Les critiques déplorent l’impact du blocus sur les habitants ordinaires de Gaza. Le taux de pauvreté très élevé fait de l’emploi en Israël une option très attrayante pour ceux qui ont l’opportunité de recevoir un permis.

Selon le COGAT, le taux de chômage local de Gaza a baissé de 5,5 % au cours du dernier trimestre pour atteindre 44,7 %, et le salaire journalier moyen a légèrement augmenté pour atteindre 61,7 shekels.

Les travailleurs autorisés à passer en Israël pour y travailler gagneraient jusqu’à 400 shekels par jour, selon un article paru sur le site frère du Times of Israel, Zman Yisrael.

Le chef du COGAT, le général de division Ghassan Alian, dans un message vidéo adressé aux habitants de Gaza, le 5 août 2022. (Crédit : Capture d’écran/COGAT)

Selon Alian, au lendemain des affrontements de la semaine dernière contre le groupe terroriste palestinien du Jihad islamique, Israël « a repris sa politique civile à l’égard de la bande de Gaza tout en maintenant ses restrictions en matière de reconstruction, et ce jusqu’à ce que des progrès soient réalisés concernant les prisonniers et les disparus ».

En effet, après la guerre de 11 jours de l’année dernière, Israël avait interdit toute reconstruction à grande échelle dans la bande de Gaza, tant que le Hamas ne restituait pas les civils capturés Avera Mengistu et Hisham al-Sayed, ainsi que les dépouilles des soldats de Tsahal Hadar Goldin et Oron Shaul, tués lors de la guerre de 2014.

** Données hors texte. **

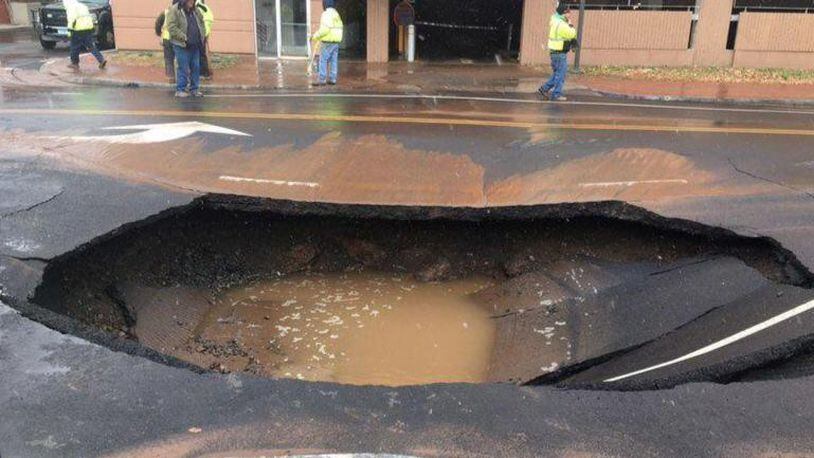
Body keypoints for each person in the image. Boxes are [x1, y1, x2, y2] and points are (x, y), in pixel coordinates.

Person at [166, 0, 206, 98]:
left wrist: (202, 35)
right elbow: (171, 27)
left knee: (195, 67)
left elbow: (201, 23)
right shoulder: (175, 10)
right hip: (181, 45)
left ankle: (194, 89)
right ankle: (180, 89)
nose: (192, 2)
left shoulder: (196, 10)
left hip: (195, 44)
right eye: (190, 0)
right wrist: (184, 37)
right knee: (183, 67)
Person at [538, 4, 577, 101]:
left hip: (554, 52)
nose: (570, 14)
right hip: (559, 53)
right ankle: (557, 94)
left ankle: (544, 88)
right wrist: (571, 24)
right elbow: (572, 33)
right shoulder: (561, 24)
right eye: (568, 12)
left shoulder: (555, 21)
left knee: (557, 73)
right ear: (564, 13)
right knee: (561, 74)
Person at [63, 0, 107, 71]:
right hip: (87, 28)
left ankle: (75, 64)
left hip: (78, 29)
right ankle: (101, 60)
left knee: (74, 47)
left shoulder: (70, 7)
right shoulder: (83, 6)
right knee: (90, 46)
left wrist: (69, 32)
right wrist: (92, 28)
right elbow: (89, 17)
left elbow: (71, 20)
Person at [312, 0, 343, 86]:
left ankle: (322, 80)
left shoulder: (326, 14)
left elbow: (324, 30)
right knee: (333, 60)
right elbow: (339, 27)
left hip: (328, 41)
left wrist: (315, 36)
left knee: (323, 60)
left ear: (325, 4)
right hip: (336, 41)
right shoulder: (336, 14)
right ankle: (333, 79)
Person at [154, 0, 181, 83]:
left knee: (168, 58)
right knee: (181, 58)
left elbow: (158, 23)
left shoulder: (165, 12)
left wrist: (159, 33)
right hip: (178, 39)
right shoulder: (182, 13)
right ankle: (182, 78)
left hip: (167, 39)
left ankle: (171, 77)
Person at [196, 0, 214, 79]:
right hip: (202, 32)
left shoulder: (199, 6)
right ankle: (203, 72)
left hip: (202, 33)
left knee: (200, 53)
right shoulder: (201, 6)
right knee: (201, 53)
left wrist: (204, 33)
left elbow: (207, 19)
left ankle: (204, 73)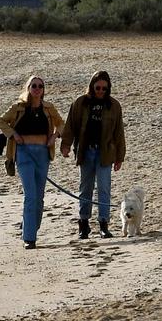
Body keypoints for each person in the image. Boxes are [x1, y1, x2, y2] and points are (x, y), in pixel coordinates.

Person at [0, 76, 63, 249]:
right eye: (34, 86)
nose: (37, 89)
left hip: (42, 153)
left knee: (39, 197)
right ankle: (29, 238)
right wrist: (14, 134)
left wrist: (55, 136)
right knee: (30, 195)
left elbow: (61, 124)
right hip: (23, 153)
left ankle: (32, 227)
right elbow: (1, 121)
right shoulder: (18, 107)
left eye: (40, 86)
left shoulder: (48, 108)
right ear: (28, 88)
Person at [60, 70, 126, 239]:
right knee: (85, 188)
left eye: (104, 88)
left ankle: (104, 224)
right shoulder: (80, 103)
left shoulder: (114, 105)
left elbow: (119, 132)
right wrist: (66, 144)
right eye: (98, 87)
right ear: (92, 86)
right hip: (86, 151)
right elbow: (71, 125)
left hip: (105, 153)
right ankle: (84, 224)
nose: (101, 91)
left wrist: (120, 157)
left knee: (104, 188)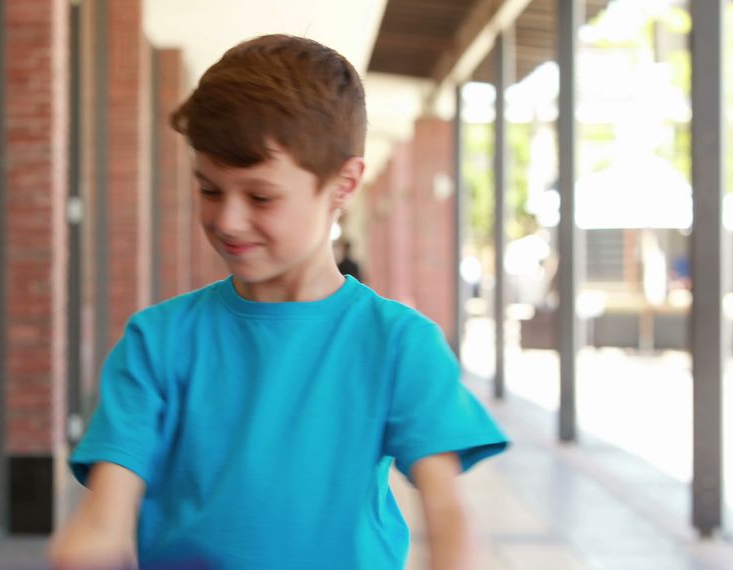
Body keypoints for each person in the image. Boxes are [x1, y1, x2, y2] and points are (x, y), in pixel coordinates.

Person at [50, 34, 508, 570]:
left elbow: (447, 513)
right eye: (210, 190)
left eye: (260, 196)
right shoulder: (157, 341)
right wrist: (89, 542)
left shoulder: (398, 344)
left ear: (343, 183)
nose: (228, 220)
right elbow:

Le Hamas a rejeté cette condition.

Dans le sens des aiguilles d’une montre, à partir du haut à gauche : Oron Shaul, Avera Mengistu, Hadar Goldin et Hisham al-Sayed. (Crédit : Flash 90)

« Les habitants de Gaza doivent savoir que nous n’avons aucun intérêt à être entraînés dans une guerre contre eux », a déclaré Alian. « Et les services de sécurité israéliens continueront à autoriser la politique humanitaire civile envers la population de Gaza, mais sous réserve du maintien de la stabilité sécuritaire. »

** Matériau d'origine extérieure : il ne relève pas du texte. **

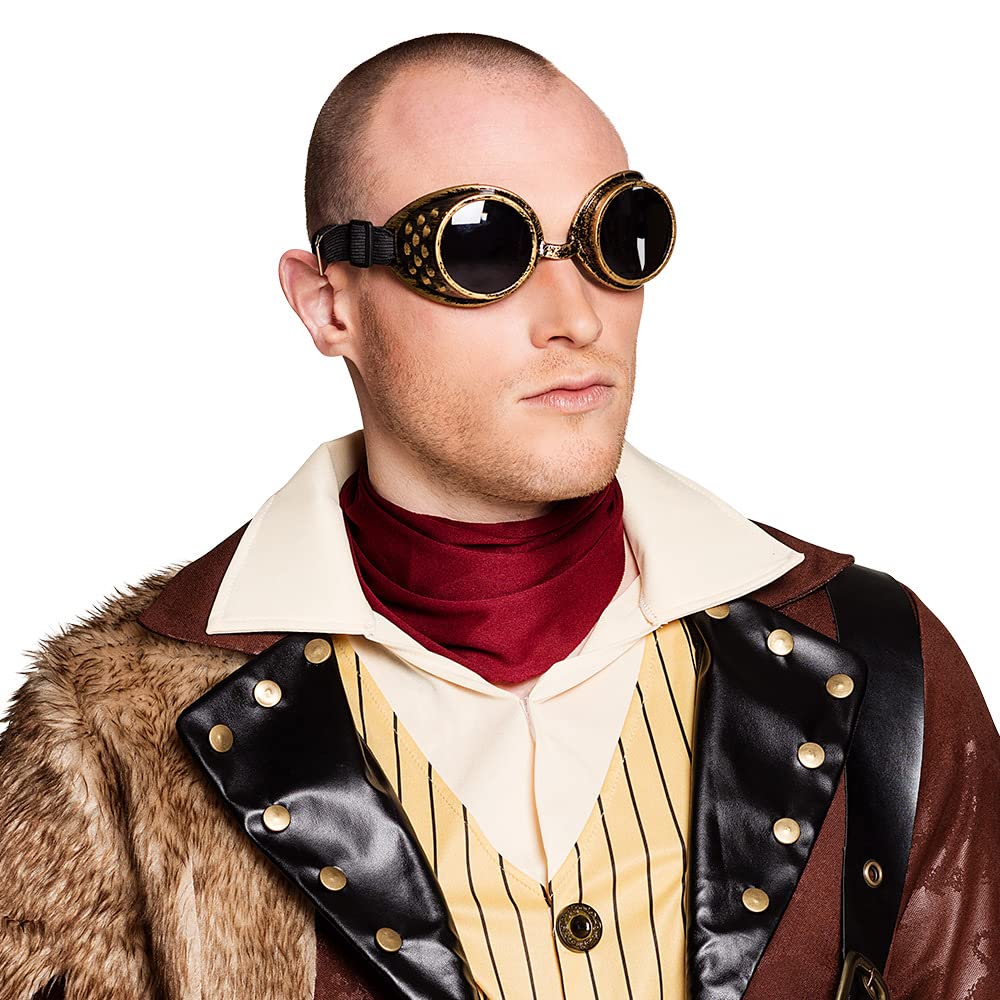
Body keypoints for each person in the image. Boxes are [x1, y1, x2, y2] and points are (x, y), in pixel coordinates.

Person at [1, 30, 997, 1000]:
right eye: (481, 245)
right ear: (328, 305)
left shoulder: (876, 659)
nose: (578, 314)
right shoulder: (112, 733)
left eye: (618, 235)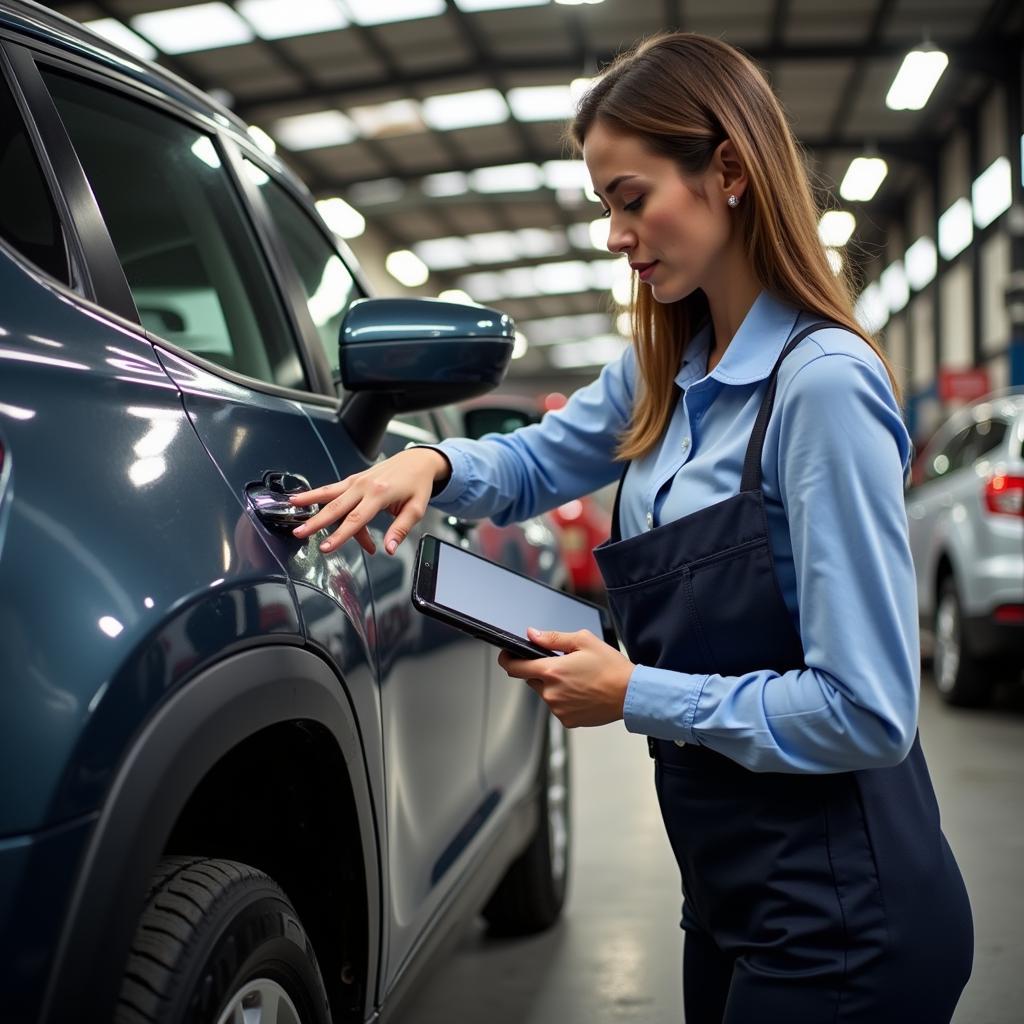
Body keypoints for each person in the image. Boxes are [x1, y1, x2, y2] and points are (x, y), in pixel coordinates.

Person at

« Si le Hamas et les autres groupes terroristes de la bande de Gaza essayent de rompre la paix, la politique d’Israël changera en fonction », a-t-il ajouté.

« Je suggère aux habitants de Gaza de jeter un coup d’œil à [la Cisjordanie], notamment aux démarches entreprises par Israël pour faire avancer les choses là-bas, pour se rendre compte de ce qui est en jeu et des dommages que le Hamas leur cause », a poursuivi Alian.

« Le Hamas est un ennemi de l’État d’Israël et, malheureusement, aussi des résidents de Gaza », a-t-il ajouté.